**TEXTO ORIGINAL**
VIII. Ingemisco (Tenor):
Ingemisco tamquam reus 
Choro e gemo como um réu
culpa rubet vultus meus 
a culpa enrubesce meu semblante
supplicanti parce, Deus. 
a este suplicante poupai, ó Deus.
Qui Mariam absolvisti, 
Tu, que absolveste a Maria,
et latronem exaudisti 
e ao ladrão ouviste
mihi quoque spem dedisti. 
a mim também deste esperança.
Preces meæ non sunt dignæ 
Minhas preces não são dignas
sed tu bonus fac benigne, 
sê bondoso e faça misericórdia,
ne perenni cremer igne. 
que eu não queime no fogo eterno.
Inter oves locum praesta 
Dai-me lugar entre as ovelhas
et ab haedis me sequestra 
e afastai-me dos bodes
statuens in parte dextra. 
que eu me assente à Tua direita.

IX. Confutatis (Baixo e Coro):
Confutatis maledictis 
Condenados os malditos
flammis acribus addictis 
e lançados às chamas devoradoras
voca me cum benedictis. 
chama-me junto aos benditos.
Oro supplex et acclinis 
Oro, suplicante e prostrado
cor contritum quasi cinis 
o coração contrito, quase em cinzas
gere curam mei finis. 
tomai conta do meu fim.

X. Lacrimosa (Todos):
Lacrimosa dies illa 
Dia de lágrimas será aquele
qua resurget ex favilla 
no qual os ressurgidos das cinzas
judicandus homo reus. 
serão julgados como réus.
Huic ergo parce, Deus
A este poupa, ó Deus
pie Jesu Domine 
piedoso Senhor Jesus
Dona eis requiem, Amen.
Dá-lhes repouso. Amém.

XI. Domine Jesu (Soprano, Mezzo-soprano, Tenor e Baixo):
Domine Jesu Christe, Rex gloriæ, 
Senhor Jesus Cristo, Rei da Glória,
libera animas omnium fidelium defunctorum 
liberta as almas de todos os que morreram fiéis
de poenis inferni et de profundo lacu: 
das penas do inferno e do lago profundo:
Libera eas de ore leonis, 
Libertai-as da boca do leão
Ne absorbeat eas tatarus, ne cadant in obscurum: 
Que não sejam absorvidas no inferno, nem caiam na escuridão:
Sed signifer sanctus Michael repraesentet eas in lucem sanctam: 
Mas que o santo arcanjo Miguel as introduza na luz santa:
Quam olim Abrahae promisiti et semini ejus. 
Conforme prometeste a Abraão e à sua descendência.

**DADOS FORNECIDOS**
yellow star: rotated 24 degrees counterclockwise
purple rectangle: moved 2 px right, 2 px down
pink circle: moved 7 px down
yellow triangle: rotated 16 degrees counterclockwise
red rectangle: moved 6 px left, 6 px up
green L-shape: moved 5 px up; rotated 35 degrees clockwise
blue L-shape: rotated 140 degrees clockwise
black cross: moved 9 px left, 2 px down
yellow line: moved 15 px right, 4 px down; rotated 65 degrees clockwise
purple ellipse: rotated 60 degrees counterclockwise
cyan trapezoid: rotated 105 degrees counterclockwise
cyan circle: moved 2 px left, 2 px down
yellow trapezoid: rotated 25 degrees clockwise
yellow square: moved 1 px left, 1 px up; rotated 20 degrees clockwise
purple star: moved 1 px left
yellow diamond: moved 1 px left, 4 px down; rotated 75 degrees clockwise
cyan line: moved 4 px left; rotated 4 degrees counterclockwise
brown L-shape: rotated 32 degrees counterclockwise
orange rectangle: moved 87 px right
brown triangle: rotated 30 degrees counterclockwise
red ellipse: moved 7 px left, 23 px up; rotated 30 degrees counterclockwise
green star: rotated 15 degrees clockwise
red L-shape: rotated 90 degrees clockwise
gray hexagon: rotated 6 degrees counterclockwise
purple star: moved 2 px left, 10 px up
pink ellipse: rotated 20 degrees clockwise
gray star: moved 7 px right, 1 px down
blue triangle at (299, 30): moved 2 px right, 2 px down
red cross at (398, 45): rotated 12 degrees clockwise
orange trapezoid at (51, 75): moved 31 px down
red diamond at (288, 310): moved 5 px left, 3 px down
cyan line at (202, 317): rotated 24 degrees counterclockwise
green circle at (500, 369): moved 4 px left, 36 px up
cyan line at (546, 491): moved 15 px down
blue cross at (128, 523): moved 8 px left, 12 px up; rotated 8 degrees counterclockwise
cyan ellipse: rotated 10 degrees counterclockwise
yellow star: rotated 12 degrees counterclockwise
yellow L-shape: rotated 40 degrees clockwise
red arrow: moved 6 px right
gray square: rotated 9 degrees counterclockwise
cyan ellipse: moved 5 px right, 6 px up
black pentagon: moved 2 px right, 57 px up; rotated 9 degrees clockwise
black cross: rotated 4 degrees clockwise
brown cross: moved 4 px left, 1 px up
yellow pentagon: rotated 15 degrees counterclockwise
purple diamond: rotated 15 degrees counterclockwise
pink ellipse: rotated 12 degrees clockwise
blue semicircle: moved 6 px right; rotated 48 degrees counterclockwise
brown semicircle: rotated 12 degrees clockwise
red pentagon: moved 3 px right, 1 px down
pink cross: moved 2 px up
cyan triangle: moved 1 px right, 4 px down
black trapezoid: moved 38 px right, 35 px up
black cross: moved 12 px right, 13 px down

**O QUE FAZER**
Dê continuidade ao texto do Réquiem a partir do último verso apresentado, alternando cada linha em latim com sua tradução em português.

**RESULTADO FINAL**
XII. Hostias (Soprano, Mezzo-soprano, Tenor e Baixo):
Hostias et preces tibi, Domine, laudis offerimus: 
Sacrifícios e preces a Ti, Senhor, oferecemos com louvores:
Tu suscipe pro animabus illis, 
Recebe-os em favor daquelas almas,
quarum hodie memoriam facimus: 
Das quais hoje nos lembramos:
Fac eas, Domine, de morte transire ad vitam. 
Fazei-as, Senhor, da morte passarem para a vida.
Quam olim Abrahae promisisti et semini ejus. 
Conforme prometeste a Abraão e à sua descendência.

XIII. Sanctus — Benedictus (Coro):
Sanctus, Sanctus, Sanctus Dominus, Deus Sabaoth. 
Santo, Santo, Santo, Senhor Deus dos Exércitos.
Pleni sunt coeli et terra gloria tua. 
Cheios estão os céus e a terra da Tua glória.
Hosanna in excelsis. 
Hosana nas alturas.
Benedictus, qui venit in nomine Domini
Bendito o que vem em nome do Senhor
Hosanna in excelsis. 
Hosana nas alturas.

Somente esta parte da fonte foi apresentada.